(Supplied material begins)

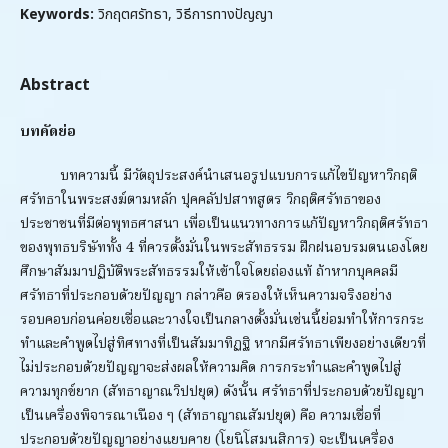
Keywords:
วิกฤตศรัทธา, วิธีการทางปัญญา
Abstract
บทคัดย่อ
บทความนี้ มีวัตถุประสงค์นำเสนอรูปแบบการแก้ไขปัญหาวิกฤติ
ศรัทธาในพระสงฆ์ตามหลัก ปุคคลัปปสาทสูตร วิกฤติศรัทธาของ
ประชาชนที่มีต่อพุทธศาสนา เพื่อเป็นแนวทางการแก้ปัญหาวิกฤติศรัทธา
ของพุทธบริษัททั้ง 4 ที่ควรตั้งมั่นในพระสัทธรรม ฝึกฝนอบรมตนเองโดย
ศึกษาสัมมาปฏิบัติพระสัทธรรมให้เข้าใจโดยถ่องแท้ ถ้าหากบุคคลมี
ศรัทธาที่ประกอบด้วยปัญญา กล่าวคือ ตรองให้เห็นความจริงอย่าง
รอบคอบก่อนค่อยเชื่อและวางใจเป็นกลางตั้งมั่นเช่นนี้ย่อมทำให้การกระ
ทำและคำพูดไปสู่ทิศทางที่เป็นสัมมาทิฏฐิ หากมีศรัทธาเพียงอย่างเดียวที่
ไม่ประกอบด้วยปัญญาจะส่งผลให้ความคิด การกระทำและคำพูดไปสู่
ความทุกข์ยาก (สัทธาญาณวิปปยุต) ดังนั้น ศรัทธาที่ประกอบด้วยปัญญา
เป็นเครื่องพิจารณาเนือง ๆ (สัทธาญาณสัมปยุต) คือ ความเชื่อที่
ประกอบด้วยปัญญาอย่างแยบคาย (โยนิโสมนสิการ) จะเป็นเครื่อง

(Supplied material ends)
(Supplied material begins)

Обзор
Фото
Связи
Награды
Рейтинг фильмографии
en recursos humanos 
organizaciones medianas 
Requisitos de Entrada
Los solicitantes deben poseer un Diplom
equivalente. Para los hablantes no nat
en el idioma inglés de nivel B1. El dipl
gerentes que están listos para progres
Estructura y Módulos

(Supplied material ends)

**Aim of the exercise:** Which lines of the records contain the string "ญหาว"? Gather each such line in full, treating uppercase and lowercase as different.

**Answer to this exercise:**
บทความนี้ มีวัตถุประสงค์นำเสนอรูปแบบการแก้ไขปัญหาวิกฤติ
ประชาชนที่มีต่อพุทธศาสนา เพื่อเป็นแนวทางการแก้ปัญหาวิกฤติศรัทธา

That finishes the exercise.